Na medida em que a trama se desenrola, fatos novos surgem, indícios vão aparecendo, e o roteiro, que é muito bem escrito, permite que ora acreditemos na inocência da personagem, ora duvidemos de que não tenha sido ela a responsável. De uma forma muito interessante o filme mostra que o fato original não pode ser recriado, as intenções dos envolvidos não podem ser acessadas e o que se tem é apenas um quebra-cabeças que pouco a pouco aparenta estar sendo montado a partir dos horizontes apresentados pela mulher, pelo filho e pelos indícios encontrados.
É a partir destes horizontes entrecortados que já no tribunal uma trama dentro da trama começa a ser desembolada. Passamos a nos questionar: o que nos faz crer que a personagem é inocente ou culpada são indícios concretos ou nós, expectadores sem visão privilegiada dos fatos, estamos tão sujeitos, assim como o tribunal, a aquilo que se apresenta como mera narrativa e que não necessariamente corresponde à verdade? É curioso perceber que os flashbacks presentes nesta parte do filme não servem para nos conduzir aos fatos originais, mas tão somente à uma reconstrução criada à partir da versão de algum dos personagens. E mesmo as versões apresentadas por peritos e especialista não são objetivas, são igualmente baseadas na interpretação, onde na maior parte das vezes os preconceitos dos intérpretes falam mais que as coisas analisadas em si.

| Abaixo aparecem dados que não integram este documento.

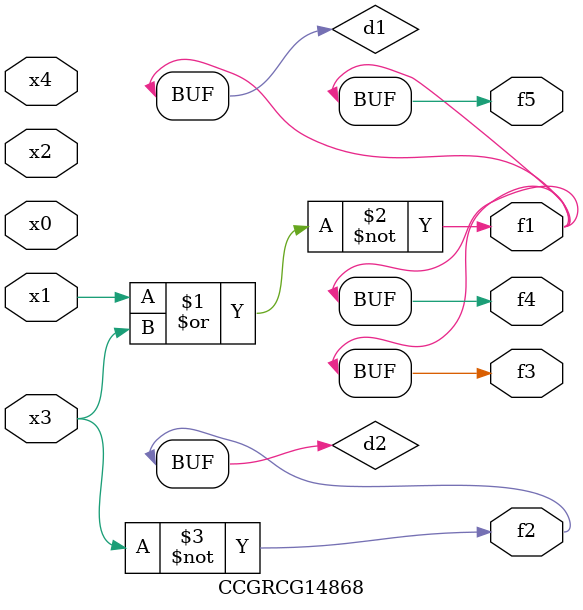
<source format=v>
module CCGRCG14868(
	input x0, x1, x2, x3, x4,
	output f1, f2, f3, f4, f5
);

	wire d1, d2;

	nor (d1, x1, x3);
	not (d2, x3);
	assign f1 = d1;
	assign f2 = d2;
	assign f3 = d1;
	assign f4 = d1;
	assign f5 = d1;
endmodule

</source>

Aqui já é possível ensaiar algumas reflexões sobre a diferença entre a verdade factual e a verdade processual. A verdade processual sempre resultará de atos de interpretação, é a partir da linguagem que uma recriação da situação original é possível, o filósofo alemão Hans-Georg Gadamer nos lembra que “o ser que pode ser conhecido é linguagem”, o que quer dizer que acessamos as coisas sempre tendo a linguagem como condição, e no processo a verdade se forma como uma narrativa que resulta da apresentação de um horizonte por um dos lados, pela contraposição deste horizonte ao horizonte apresentado pelo outro lado da lide e pela ampliação destes horizontes pela produção/dilação probatória.
Há, no entanto, situações em que os horizontes apresentados, mesmo após contrapostos e ampliados, se mostram insuficientes para que a verdade insurja, é o que na linguagem jurídica é chamado de dúvida substancial. Uma situação deste tipo traz o questionamento proposto pelo filme: há justiça no ato de entregar a alguém, que decidirá conforma sua consciência em uma situação de incerteza, o poder de destruir a vida de outrem? Este é um dos dilemas fundamentais da justiça, é o problema com o qual a deusa Palas Atena se depara no último ato da peça As Eumênides, escrita na Grécia no ano de 458 a.C por Ésquilo. É o mesmo dilema que os jurados enfrentam no clássico Onze Homens e uma Sentença (1957), de Sidney Lumet.
Em Anatomia de uma Queda a justiça é representada por um dos personagens (e tem um elemento óbvio que comprova esta minha tese), é este personagem que faz questionamentos pertinentes em uma dada passagem da trama e é a ele que cabe, ainda que indiretamente, a mesma decisão que no clássico grego coube à deusa Atena.
Anatomia de uma Queda é um filme que merece ser visto e muito debatido, é um excelente material para uma aula de Teoria do Direito ou de Processo Penal, principalmente em um tempo em que estamos, como sociedade, tão entregues à sanha punitivista que nos faz confundir justiçamentos com justiça.